No other sport gets so much traction out of its ramp-up period. Major League Baseball plays a whole schedule of preseason games, charges normal prices for them, and nobody minds. The national pastime has it sweet that respect. The home fans don’t complain that meaningless games were included in season ticket packages, the franchises make additional money when those fans travel for a snowbirding experience, and they also get to sell tickets and t-shirts to the natives of whatever Cactus or Grapefruit League municipality built them a charming ballpark.

Plus, because no regular season games are played in March, baseball teams will sometimes celebrate the month’s most noteworthy holiday later in the year. A number of teams do “Halfway to St. Patrick’s Day” promotions for September 17th games. You’ve really got a month figured out when you can make money off it 20-something weeks after it ends.

March Madness

Well, yeah, Month 3 does get wild sometimes. Certainly, the United States’ most heated March sporting event comes from the college ranks. The month inspires substantial passion among college basketball fans and those of you who chose the right upsets in your office bracket pool.

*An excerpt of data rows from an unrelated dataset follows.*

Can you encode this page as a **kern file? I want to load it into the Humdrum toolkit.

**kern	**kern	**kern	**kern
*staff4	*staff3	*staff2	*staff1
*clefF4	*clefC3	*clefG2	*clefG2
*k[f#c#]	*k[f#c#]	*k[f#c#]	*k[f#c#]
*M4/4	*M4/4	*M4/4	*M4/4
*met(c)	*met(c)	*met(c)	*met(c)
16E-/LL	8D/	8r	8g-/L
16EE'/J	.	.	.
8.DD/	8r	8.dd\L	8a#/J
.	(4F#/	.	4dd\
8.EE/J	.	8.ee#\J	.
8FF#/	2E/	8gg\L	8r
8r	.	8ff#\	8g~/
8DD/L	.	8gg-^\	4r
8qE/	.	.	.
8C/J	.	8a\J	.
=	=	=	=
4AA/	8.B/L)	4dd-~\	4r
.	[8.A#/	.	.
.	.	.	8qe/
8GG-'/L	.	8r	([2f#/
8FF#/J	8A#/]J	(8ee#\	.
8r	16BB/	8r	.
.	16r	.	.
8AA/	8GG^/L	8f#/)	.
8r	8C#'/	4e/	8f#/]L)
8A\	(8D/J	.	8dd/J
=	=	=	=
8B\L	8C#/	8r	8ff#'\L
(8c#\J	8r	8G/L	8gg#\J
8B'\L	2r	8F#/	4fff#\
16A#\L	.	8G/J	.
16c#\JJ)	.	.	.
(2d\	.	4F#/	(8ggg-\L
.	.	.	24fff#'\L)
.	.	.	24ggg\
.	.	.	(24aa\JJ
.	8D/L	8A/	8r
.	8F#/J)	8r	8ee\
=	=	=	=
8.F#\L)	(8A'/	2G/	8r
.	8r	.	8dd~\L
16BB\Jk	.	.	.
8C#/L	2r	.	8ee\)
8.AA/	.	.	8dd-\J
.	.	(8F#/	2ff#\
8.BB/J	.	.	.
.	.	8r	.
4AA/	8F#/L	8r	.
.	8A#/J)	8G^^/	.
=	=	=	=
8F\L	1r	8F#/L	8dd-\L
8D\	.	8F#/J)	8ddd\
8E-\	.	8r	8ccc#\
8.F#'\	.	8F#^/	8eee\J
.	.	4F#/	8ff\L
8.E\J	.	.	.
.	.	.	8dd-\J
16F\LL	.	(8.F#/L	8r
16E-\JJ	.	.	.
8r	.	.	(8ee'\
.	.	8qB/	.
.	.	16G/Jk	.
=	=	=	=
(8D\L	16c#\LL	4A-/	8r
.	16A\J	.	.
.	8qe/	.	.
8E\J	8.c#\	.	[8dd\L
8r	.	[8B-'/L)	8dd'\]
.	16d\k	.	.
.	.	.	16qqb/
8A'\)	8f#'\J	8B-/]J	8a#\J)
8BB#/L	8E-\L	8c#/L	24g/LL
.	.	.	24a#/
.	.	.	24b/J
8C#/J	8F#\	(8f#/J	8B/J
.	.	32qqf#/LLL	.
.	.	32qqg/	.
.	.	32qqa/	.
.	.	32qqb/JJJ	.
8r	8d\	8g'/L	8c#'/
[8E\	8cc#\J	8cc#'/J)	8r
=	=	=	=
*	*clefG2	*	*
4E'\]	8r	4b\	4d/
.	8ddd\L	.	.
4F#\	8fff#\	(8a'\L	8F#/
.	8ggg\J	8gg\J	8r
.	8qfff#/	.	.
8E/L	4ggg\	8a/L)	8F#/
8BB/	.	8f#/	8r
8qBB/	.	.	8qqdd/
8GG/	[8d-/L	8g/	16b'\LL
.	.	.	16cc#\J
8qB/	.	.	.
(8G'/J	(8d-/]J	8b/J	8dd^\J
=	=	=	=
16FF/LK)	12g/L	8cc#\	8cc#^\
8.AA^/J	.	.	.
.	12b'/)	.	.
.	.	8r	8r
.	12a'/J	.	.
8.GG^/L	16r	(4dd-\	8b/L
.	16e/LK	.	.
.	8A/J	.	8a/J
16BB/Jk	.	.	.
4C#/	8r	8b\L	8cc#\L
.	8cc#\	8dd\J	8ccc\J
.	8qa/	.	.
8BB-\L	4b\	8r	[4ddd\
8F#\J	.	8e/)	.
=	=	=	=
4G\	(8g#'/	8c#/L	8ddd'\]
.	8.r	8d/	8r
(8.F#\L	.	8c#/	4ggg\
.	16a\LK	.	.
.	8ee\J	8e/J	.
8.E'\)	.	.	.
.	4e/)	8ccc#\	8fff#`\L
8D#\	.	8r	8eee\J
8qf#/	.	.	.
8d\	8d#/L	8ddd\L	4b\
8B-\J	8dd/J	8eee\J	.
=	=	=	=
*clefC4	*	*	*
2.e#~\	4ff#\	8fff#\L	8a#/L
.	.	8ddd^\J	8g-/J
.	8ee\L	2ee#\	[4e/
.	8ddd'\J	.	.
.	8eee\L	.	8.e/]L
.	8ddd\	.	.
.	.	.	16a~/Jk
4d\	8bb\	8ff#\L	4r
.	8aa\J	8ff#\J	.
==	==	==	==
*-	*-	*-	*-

March ostensibly comes in like a Lion (Bobby Layne vintage) and goes out like a, well, Lion (Dan Orlovsky vintage). In reality, it’s pretty laid-back throughout, reflecting more anticipation than finality. Even March Madness now concludes in April.

For the most part, March seems to be the spring break month for students and sports fans. It’s a chance to chill out and maybe read a good sports blog post or two before baseball home openers and Stanley Cup Playoffs and Champions League Finals demand your most urgent attention and some face-painting, chest-bumping intensity. See you on the beach.